The core objective of responsible waste management, which is equally and economically justified, is a reduction of waste generation and separation and recycling/re-using. The use of waste as cement fuels would certainly not contribute to that goal, in other words, there would be a need to generate even more waste and waste imports since the whole Split-Dalmatian County could not generate the amount of waste that CEMEX needed.
All of these allegations were the elements of the Sunce Association complaint as well as the fact that both factories are located in the protected coastal area and that the Split-Dalmatinska County spatial plan defines how areas of production can not be planned in the coastal and island areas of the County and for “existing production industrial facilities or complexes (basic chemical processing industry, etc.) which have adverse environmental impacts, it is not possible to plan to increase surface and other interventions in these zones in order to increase spatial needs and increase the production capacity of these facilities, to modify environmentally unfavorable fuels such as renovation or replacement of the technological equipment of the existing production capacity. Production facilities can be approved for operations that are exclusively designed to reduce adverse impacts on the environment. “
We also considered that the Administrative Court took note of the fact that the Ministry made a series of omissions in the conduct of the public participation procedure regarding the request in question, thus violating the provisions of the positive legislation of the Republic of Croatia and the Aarhus Convention.
In the process of the Integrated Environmental Protection Requirement, the Sunce Association has repeatedly filed a request to include it in the proceedings as a party for which the Ministry has ruled out of all the deadlines for the decision to reject the party’s status. By the same Decision, the Association also filed a lawsuit with the Split Administrative Court, firmly advocating that civil society organizations should be allowed to participate in environmental proceedings and as a party to proceedings, regardless of the interpretation of the term “interested public” under the Environmental Protection Act.
We were therefore guided by the maximum from the Constitution of the Republic of Croatia, from which it is clear that the right to a healthy environment is one of the basic human rights.
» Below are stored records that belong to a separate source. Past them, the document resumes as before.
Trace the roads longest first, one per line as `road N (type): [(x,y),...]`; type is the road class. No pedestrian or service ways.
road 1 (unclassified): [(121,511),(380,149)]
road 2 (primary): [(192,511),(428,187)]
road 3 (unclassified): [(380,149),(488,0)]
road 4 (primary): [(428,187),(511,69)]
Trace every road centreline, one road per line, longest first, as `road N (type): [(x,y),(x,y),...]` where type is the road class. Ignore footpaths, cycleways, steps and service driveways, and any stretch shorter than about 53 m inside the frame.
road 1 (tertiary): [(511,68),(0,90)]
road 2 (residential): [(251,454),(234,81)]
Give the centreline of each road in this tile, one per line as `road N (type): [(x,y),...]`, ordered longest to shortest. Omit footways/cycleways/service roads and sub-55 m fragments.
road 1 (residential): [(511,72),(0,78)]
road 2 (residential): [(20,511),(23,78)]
By law, a procedure in which a particular person was not recognized as having the right to participate as a party, and what should have been possible, was unlawful, annulled and returned to re-determination.
The validity of the legal standpoint of the Sunce Association has been confirmed in this case by the final ruling of the Administrative Court in Split, which annulls the decision on unified conditions and returns for re-determination with the satisfactory interpretation of the Judge Silvio Čović that in these proceedings the party’s character must be considered in the wider context with regard to the rights which are protected by civil society organizations, which, of course, are guaranteed by the Constitution of the Republic of Croatia.
It is important to point out that the progress made in the judiciary by Croatian judges, applying the European law implemented in the Republic of Croatia’s legislation, is becoming more and more evident, so we hereby want to announce that they continue boldly in this direction.